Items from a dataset
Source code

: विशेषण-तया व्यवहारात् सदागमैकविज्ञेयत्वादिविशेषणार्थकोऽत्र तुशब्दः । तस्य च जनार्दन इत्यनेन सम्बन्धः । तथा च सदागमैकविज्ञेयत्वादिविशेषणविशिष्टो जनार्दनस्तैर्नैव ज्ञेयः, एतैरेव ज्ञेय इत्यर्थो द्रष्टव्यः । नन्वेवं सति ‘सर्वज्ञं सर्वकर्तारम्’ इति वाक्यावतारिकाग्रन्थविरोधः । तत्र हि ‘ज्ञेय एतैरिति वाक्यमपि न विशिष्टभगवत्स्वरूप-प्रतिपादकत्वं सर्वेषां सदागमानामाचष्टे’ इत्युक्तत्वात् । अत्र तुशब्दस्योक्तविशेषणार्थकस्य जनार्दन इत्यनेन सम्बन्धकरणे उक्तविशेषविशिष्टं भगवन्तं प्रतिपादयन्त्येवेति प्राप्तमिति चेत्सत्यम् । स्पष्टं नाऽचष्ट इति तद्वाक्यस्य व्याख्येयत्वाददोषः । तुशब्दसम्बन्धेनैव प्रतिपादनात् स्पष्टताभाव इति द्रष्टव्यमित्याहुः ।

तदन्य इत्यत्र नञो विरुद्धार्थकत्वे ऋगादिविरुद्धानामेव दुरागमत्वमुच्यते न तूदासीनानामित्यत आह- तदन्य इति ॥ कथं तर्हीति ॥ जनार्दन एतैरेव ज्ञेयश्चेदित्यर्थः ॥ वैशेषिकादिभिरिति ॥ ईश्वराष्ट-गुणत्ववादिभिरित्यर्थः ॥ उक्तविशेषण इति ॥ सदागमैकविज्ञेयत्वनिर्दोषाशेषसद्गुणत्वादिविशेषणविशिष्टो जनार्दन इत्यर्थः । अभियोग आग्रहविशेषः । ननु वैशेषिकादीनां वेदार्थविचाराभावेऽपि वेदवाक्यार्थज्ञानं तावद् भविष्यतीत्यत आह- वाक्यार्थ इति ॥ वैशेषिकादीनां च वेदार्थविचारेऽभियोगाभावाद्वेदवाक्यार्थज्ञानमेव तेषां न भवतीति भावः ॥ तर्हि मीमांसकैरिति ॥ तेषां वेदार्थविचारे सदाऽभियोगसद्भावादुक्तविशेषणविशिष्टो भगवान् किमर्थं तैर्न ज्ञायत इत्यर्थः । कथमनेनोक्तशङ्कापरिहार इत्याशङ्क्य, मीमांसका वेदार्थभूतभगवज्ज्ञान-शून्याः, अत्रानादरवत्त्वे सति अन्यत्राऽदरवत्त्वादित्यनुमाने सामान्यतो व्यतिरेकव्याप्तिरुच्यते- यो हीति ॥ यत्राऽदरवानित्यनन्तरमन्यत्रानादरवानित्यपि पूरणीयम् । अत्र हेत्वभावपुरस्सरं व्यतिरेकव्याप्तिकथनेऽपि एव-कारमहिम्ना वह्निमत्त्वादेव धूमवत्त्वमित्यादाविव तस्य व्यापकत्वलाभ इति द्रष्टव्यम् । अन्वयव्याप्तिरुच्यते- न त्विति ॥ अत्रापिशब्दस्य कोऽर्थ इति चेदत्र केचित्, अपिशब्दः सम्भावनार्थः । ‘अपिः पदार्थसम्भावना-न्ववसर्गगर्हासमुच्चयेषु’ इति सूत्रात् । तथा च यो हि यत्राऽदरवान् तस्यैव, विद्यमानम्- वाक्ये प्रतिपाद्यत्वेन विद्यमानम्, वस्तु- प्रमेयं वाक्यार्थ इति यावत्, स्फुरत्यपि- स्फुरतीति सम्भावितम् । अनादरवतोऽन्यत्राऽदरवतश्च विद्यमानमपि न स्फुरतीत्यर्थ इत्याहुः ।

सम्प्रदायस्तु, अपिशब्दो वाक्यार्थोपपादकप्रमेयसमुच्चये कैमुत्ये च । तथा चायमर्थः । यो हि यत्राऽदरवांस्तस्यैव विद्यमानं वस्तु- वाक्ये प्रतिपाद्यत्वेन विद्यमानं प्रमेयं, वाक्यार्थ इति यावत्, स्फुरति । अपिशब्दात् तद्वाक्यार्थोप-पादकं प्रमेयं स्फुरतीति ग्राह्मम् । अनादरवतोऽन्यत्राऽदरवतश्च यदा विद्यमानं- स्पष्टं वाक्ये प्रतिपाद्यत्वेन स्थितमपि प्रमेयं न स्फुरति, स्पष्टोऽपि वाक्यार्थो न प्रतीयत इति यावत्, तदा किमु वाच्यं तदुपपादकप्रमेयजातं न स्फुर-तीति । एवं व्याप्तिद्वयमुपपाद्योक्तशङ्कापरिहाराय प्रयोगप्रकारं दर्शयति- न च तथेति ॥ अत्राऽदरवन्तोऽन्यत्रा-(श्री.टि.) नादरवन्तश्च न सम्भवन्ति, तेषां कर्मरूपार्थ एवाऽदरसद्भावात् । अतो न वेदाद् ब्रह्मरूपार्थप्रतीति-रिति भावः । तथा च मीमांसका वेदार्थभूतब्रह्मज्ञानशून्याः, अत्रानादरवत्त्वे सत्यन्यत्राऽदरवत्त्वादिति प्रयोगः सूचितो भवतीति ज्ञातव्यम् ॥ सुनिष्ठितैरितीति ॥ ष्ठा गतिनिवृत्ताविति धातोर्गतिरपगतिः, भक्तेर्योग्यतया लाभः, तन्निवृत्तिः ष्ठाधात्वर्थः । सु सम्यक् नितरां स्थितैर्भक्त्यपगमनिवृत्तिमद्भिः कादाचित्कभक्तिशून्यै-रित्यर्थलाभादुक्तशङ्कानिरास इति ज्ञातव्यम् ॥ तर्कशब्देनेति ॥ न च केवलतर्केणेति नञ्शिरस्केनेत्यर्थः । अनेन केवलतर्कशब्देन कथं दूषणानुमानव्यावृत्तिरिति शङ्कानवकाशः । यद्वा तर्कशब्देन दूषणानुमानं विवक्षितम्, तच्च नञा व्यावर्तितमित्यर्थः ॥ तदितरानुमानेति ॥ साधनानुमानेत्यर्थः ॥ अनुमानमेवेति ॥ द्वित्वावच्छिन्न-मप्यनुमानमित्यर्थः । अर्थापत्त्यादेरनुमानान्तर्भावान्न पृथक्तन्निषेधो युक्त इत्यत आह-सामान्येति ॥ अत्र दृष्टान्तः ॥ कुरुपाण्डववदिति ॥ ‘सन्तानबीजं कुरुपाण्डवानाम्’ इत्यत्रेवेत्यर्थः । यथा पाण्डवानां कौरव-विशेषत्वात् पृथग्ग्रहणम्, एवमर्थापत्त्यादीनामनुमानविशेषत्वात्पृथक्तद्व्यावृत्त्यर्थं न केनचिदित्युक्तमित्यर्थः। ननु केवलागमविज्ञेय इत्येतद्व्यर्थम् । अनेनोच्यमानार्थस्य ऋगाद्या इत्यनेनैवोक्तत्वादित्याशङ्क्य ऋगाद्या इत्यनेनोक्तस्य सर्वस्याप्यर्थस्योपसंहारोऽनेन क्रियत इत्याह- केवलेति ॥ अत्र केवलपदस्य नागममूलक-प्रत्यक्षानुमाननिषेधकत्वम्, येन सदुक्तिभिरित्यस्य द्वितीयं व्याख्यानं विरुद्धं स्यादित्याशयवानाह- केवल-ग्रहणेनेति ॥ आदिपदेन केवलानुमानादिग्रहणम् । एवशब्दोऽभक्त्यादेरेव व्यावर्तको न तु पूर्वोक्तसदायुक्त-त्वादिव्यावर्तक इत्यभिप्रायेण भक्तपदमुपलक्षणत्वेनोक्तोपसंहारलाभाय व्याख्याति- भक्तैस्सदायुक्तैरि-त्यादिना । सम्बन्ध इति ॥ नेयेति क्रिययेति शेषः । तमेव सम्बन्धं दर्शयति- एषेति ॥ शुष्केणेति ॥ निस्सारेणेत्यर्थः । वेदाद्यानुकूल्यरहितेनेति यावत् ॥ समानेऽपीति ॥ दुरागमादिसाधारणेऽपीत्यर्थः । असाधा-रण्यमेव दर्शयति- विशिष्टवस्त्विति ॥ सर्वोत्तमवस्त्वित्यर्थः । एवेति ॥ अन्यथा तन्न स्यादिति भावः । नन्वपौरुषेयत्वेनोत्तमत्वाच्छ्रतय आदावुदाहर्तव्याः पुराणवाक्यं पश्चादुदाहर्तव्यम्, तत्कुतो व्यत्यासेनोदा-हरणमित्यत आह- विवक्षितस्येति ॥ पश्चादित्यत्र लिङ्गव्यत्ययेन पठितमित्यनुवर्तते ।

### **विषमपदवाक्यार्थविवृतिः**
* * *
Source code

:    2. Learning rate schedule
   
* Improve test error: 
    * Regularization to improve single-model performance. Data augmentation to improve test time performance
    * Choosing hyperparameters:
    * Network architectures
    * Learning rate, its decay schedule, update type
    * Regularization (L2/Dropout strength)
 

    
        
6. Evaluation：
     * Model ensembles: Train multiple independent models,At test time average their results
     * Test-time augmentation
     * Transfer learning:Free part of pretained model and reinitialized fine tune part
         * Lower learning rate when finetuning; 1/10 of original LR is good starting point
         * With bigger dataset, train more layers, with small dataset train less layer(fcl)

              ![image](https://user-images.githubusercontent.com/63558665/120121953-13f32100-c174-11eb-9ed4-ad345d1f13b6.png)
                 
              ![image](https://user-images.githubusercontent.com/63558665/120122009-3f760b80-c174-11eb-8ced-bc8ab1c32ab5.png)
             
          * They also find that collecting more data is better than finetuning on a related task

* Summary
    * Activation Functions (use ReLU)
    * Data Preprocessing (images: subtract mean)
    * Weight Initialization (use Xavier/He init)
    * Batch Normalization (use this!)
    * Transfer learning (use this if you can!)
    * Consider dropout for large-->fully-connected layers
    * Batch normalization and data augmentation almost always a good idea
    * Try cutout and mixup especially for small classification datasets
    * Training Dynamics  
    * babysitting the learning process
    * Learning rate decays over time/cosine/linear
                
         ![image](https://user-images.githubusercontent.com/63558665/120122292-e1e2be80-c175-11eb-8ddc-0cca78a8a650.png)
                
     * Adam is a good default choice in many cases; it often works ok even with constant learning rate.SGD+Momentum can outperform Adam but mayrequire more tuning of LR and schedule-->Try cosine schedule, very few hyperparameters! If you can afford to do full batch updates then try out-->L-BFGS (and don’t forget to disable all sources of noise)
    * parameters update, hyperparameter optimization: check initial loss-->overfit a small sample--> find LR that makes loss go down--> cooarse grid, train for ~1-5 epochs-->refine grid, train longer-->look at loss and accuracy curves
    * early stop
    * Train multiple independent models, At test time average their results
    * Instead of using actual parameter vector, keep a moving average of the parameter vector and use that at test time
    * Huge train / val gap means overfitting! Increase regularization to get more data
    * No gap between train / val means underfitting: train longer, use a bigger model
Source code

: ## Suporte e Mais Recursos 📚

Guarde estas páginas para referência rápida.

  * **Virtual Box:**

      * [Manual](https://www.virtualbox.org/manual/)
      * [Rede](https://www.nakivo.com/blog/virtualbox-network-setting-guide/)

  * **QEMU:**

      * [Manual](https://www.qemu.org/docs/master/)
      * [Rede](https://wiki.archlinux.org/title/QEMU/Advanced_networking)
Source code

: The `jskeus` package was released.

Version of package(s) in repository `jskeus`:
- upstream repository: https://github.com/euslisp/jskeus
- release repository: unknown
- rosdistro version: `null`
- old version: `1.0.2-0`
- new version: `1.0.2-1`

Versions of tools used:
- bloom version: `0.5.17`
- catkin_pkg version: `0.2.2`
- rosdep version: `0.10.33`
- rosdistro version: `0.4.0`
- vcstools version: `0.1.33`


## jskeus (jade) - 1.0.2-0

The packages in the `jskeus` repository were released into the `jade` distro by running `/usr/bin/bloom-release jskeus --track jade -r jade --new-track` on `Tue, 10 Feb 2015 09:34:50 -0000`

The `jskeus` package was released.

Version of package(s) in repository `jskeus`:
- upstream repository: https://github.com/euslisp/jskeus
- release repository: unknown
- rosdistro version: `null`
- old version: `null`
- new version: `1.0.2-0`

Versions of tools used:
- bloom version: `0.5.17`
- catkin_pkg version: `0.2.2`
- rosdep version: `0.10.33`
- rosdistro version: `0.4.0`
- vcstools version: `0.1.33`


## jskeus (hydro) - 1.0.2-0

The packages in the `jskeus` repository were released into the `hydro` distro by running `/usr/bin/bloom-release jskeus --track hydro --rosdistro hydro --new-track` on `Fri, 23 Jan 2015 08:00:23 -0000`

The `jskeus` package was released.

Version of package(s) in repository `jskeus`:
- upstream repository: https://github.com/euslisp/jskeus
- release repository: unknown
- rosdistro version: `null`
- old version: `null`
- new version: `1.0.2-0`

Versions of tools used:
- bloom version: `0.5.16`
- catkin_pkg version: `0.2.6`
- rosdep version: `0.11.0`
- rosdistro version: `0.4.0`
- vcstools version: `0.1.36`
==
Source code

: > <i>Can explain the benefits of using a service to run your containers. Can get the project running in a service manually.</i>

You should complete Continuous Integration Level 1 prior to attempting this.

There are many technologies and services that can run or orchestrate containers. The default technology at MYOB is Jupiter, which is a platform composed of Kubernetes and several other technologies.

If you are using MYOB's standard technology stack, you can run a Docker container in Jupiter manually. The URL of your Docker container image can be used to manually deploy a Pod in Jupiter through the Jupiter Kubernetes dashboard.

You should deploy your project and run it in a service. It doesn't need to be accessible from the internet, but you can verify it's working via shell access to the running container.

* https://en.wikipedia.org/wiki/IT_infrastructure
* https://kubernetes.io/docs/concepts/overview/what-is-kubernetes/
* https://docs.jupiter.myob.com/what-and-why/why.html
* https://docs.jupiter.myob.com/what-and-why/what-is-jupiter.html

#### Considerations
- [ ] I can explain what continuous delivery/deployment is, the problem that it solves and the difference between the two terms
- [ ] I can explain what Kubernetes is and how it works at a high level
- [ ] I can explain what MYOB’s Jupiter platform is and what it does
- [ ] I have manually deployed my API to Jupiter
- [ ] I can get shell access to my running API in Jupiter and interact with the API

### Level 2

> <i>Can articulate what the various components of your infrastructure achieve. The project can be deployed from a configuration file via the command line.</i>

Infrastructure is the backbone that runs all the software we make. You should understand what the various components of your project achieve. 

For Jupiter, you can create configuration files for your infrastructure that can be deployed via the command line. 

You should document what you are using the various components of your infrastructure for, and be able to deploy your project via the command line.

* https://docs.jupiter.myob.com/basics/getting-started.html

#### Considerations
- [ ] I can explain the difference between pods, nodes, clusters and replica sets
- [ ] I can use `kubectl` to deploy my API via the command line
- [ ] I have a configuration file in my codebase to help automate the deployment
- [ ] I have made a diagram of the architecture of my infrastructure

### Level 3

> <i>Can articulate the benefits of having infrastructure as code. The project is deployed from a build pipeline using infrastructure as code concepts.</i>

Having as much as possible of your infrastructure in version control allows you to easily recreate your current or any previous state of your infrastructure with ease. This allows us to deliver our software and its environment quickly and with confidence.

◆ Exercise objective
Look above for the line with "and accuracy curves" and the line with "models, At test time average their results"; transcribe both and all lines in between, exactly, and nothing else.

◆ Exercise solution
    * parameters update, hyperparameter optimization: check initial loss-->overfit a small sample--> find LR that makes loss go down--> cooarse grid, train for ~1-5 epochs-->refine grid, train longer-->look at loss and accuracy curves
    * early stop
    * Train multiple independent models, At test time average their results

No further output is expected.